走的时候没有人说话,没有人回头,像一列没有站台的火车,车票到了时间就开走,不通知任何人。
赵青青走的那天是周四下午。
她收拾了三个纸箱的东西,书和衣服塞在一起,拉链拉不上,她压了又压还是鼓着。
她抱着纸箱走出教室门口的时候停了一下,然后她冲到了陈雨的课桌前。
那张桌子在陈雨跳楼后,就没人用过了。
一直和垃圾桶并排放着,平时堆堆杂物。
一年的时间说长不长,说短不短。
说长的人忘记了那曾经是陈雨的课桌,而说短的霸凌者们还记得自己曾经在哪个角落写过哪些恶毒的话语。
好比赵青青这样的人。
她没有直接污蔑陈雨偷钱,也没有像周志豪那样给陈雨造谣,更没有用一句话定死了陈雨偷钱的动机。
但她和班上其他人一样。
在全班选择霸凌陈雨的时候,她也伸出了一只手。
选择合群的她,在那张独属于陈雨的课桌上刻下了那行字:
“陈雨,你就是个小偷,贱货!”
陈雨死了,可那些字和那些过去永远不会消失。
哪怕凶手知道错了。
她也只能哭着吼着冲到那张桌子上,拼命用指甲消除那些恶毒的话语。
直到指甲磨出血,那些字才渐渐变得模糊。
然后她哭的更伤心了
“陈雨,对不起,对不起”
我不知道她说了多少声对不起,但我知道她此生都会活在悔恨中。
最后赵青青是被班主任抬走的。
那天下午我一个人坐在教室里,窗户外面的操场上有几个低年级的学生在跑步,声音隔着玻璃传进来,闷闷的,像从水底浮上来的气泡。

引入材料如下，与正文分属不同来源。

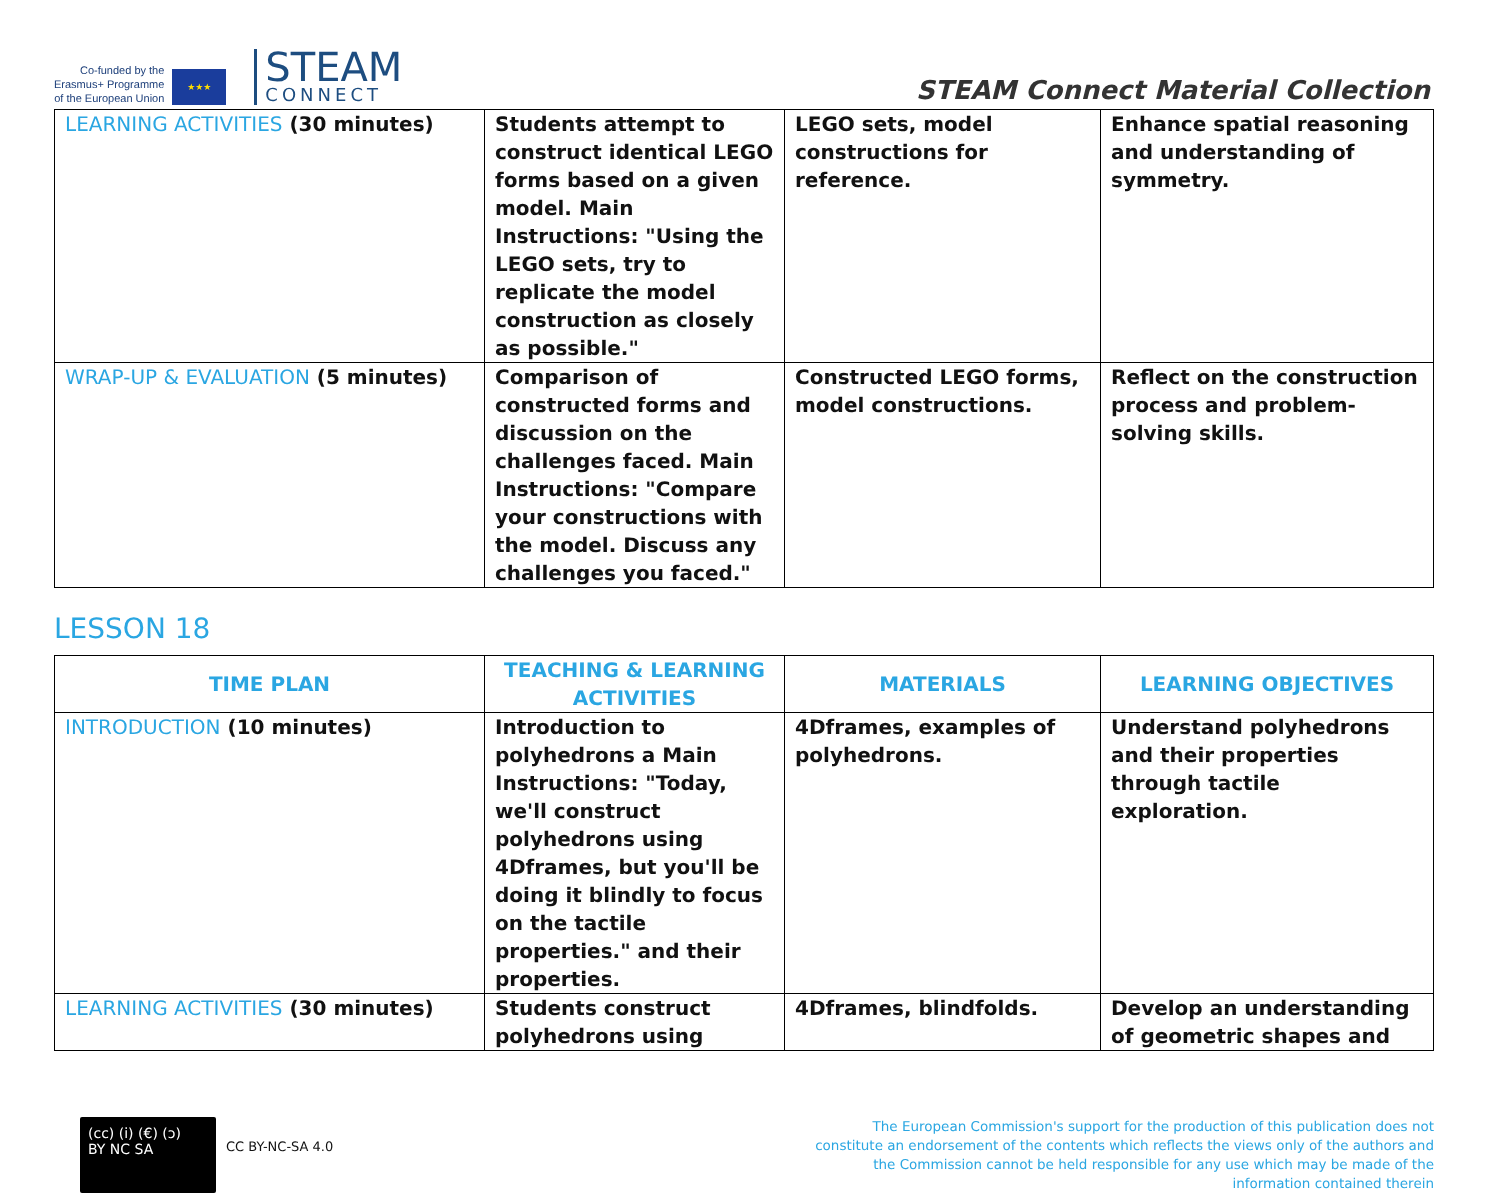Co-funded by the
Erasmus+ Programme
of the European Union
★★★
STEAM
CONNECT
STEAM Connect Material Collection
| LEARNING ACTIVITIES (30 minutes) | Students attempt to construct identical LEGO forms based on a given model. Main Instructions: "Using the LEGO sets, try to replicate the model construction as closely as possible." | LEGO sets, model constructions for reference. | Enhance spatial reasoning and understanding of symmetry. |
| WRAP-UP & EVALUATION (5 minutes) | Comparison of constructed forms and discussion on the challenges faced. Main Instructions: "Compare your constructions with the model. Discuss any challenges you faced." | Constructed LEGO forms, model constructions. | Reflect on the construction process and problem-solving skills. |
LESSON 18
| TIME PLAN | TEACHING & LEARNING ACTIVITIES | MATERIALS | LEARNING OBJECTIVES |
| --- | --- | --- | --- |
| INTRODUCTION (10 minutes) | Introduction to polyhedrons a Main Instructions: "Today, we'll construct polyhedrons using 4Dframes, but you'll be doing it blindly to focus on the tactile properties." and their properties. | 4Dframes, examples of polyhedrons. | Understand polyhedrons and their properties through tactile exploration. |
| LEARNING ACTIVITIES (30 minutes) | Students construct polyhedrons using | 4Dframes, blindfolds. | Develop an understanding of geometric shapes and |
(cc) (i) (€) (ↄ)
BY NC SA
CC BY-NC-SA 4.0
The European Commission's support for the production of this publication does not constitute an endorsement of the contents which reflects the views only of the authors and the Commission cannot be held responsible for any use which may be made of the information contained therein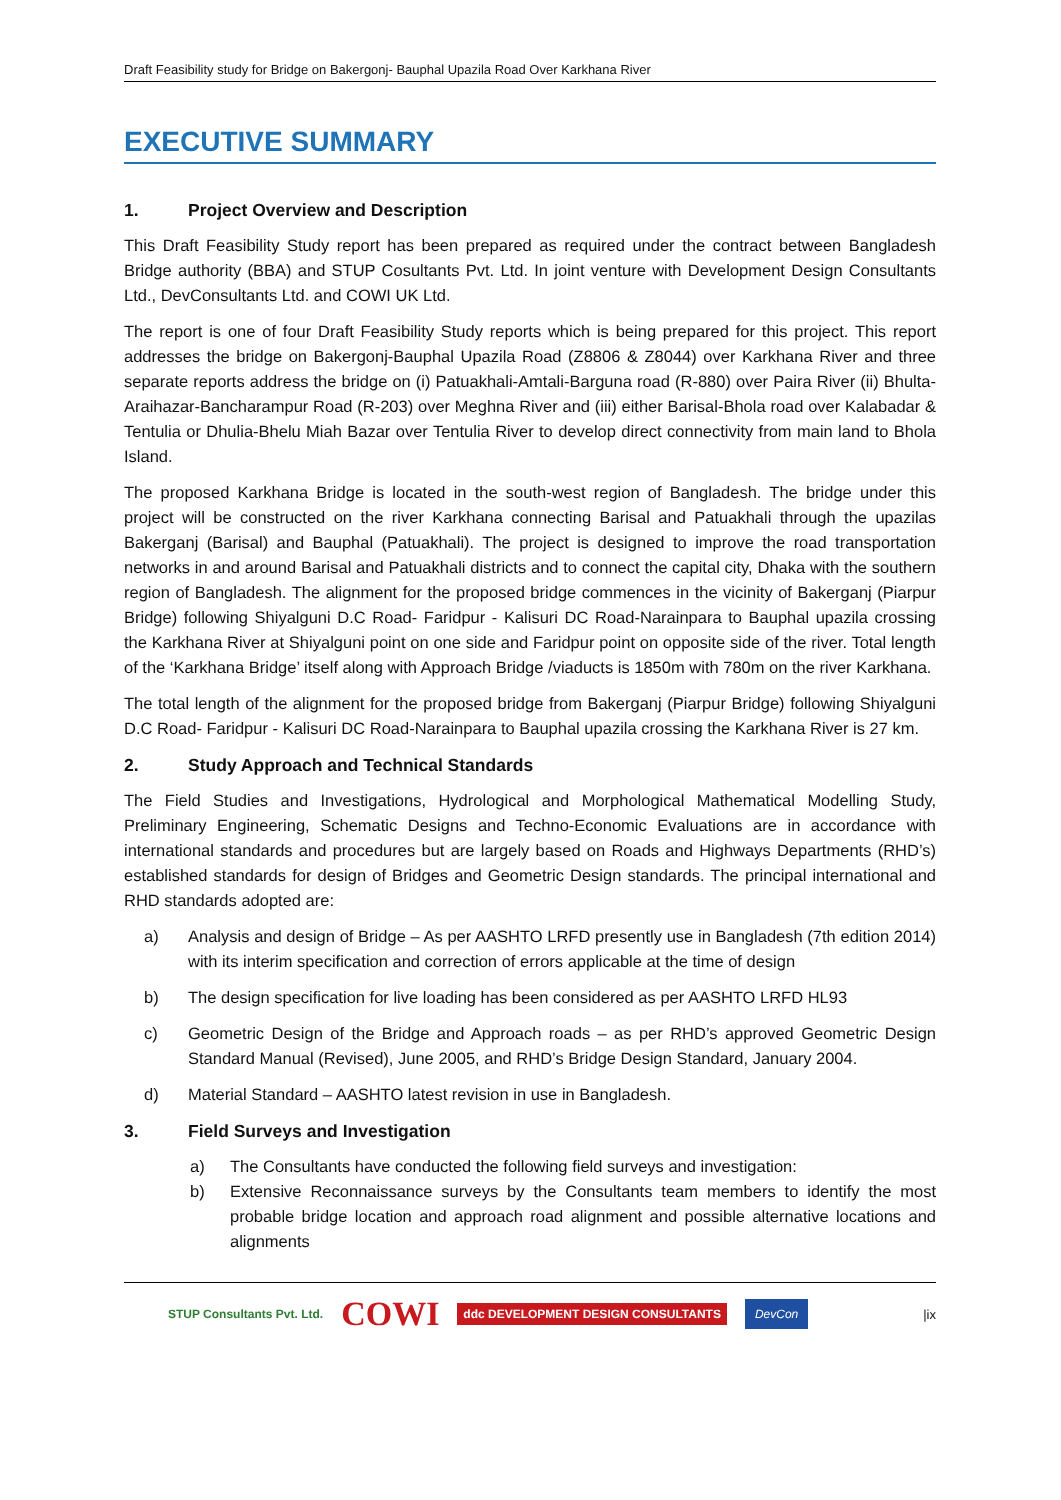Draft Feasibility study for Bridge on Bakergonj- Bauphal Upazila Road Over Karkhana River
EXECUTIVE SUMMARY
1. Project Overview and Description
This Draft Feasibility Study report has been prepared as required under the contract between Bangladesh Bridge authority (BBA) and STUP Cosultants Pvt. Ltd. In joint venture with Development Design Consultants Ltd., DevConsultants Ltd. and COWI UK Ltd.
The report is one of four Draft Feasibility Study reports which is being prepared for this project. This report addresses the bridge on Bakergonj-Bauphal Upazila Road (Z8806 & Z8044) over Karkhana River and three separate reports address the bridge on (i) Patuakhali-Amtali-Barguna road (R-880) over Paira River (ii) Bhulta-Araihazar-Bancharampur Road (R-203) over Meghna River and (iii) either Barisal-Bhola road over Kalabadar & Tentulia or Dhulia-Bhelu Miah Bazar over Tentulia River to develop direct connectivity from main land to Bhola Island.
The proposed Karkhana Bridge is located in the south-west region of Bangladesh. The bridge under this project will be constructed on the river Karkhana connecting Barisal and Patuakhali through the upazilas Bakerganj (Barisal) and Bauphal (Patuakhali). The project is designed to improve the road transportation networks in and around Barisal and Patuakhali districts and to connect the capital city, Dhaka with the southern region of Bangladesh. The alignment for the proposed bridge commences in the vicinity of Bakerganj (Piarpur Bridge) following Shiyalguni D.C Road- Faridpur - Kalisuri DC Road-Narainpara to Bauphal upazila crossing the Karkhana River at Shiyalguni point on one side and Faridpur point on opposite side of the river. Total length of the ‘Karkhana Bridge’ itself along with Approach Bridge /viaducts is 1850m with 780m on the river Karkhana.
The total length of the alignment for the proposed bridge from Bakerganj (Piarpur Bridge) following Shiyalguni D.C Road- Faridpur - Kalisuri DC Road-Narainpara to Bauphal upazila crossing the Karkhana River is 27 km.
2. Study Approach and Technical Standards
The Field Studies and Investigations, Hydrological and Morphological Mathematical Modelling Study, Preliminary Engineering, Schematic Designs and Techno-Economic Evaluations are in accordance with international standards and procedures but are largely based on Roads and Highways Departments (RHD’s) established standards for design of Bridges and Geometric Design standards. The principal international and RHD standards adopted are:
a) Analysis and design of Bridge – As per AASHTO LRFD presently use in Bangladesh (7th edition 2014) with its interim specification and correction of errors applicable at the time of design
b) The design specification for live loading has been considered as per AASHTO LRFD HL93
c) Geometric Design of the Bridge and Approach roads – as per RHD’s approved Geometric Design Standard Manual (Revised), June 2005, and RHD’s Bridge Design Standard, January 2004.
d) Material Standard – AASHTO latest revision in use in Bangladesh.
3. Field Surveys and Investigation
a) The Consultants have conducted the following field surveys and investigation:
b) Extensive Reconnaissance surveys by the Consultants team members to identify the most probable bridge location and approach road alignment and possible alternative locations and alignments
STUP Consultants Pvt. Ltd. COWI ddc DEVELOPMENT DESIGN CONSULTANTS DevCon |ix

我靠着椅背坐着,椅子腿在地面上滑了一下,发出很短的一声响。
那声响之后,教室重新安静了。
我坐了多久,自己也不知道。外面的光从白变黄,从黄变灰,然后路灯亮了,橙黄色的光从窗户外面斜着打进来,落在前排的桌面上,像一层薄薄的水。
然后我听见走廊里有人走过来了。
脚步声很稳,一下一下,踩着水磨石地面的接缝,走到教室门口停住了。
我抬起头。
门口站着一个中年男人。
穿黑色外套,里面的衬衣领子翻出来一点,没扎紧。
他站在那里没有进来,也没有走,就站在门口,像在确认什么。
他看着我,目光很平静,但那平静底下压着很多东西,像一池很深的水,表面是平的,底下全是暗的。
“你是江妍?”
“是。”我站起来。
他看了我一眼,然后走进来。
径直走向了陈雨的课桌,然后自己拿了一把椅子坐了下来:
“我是陈雨的父亲。”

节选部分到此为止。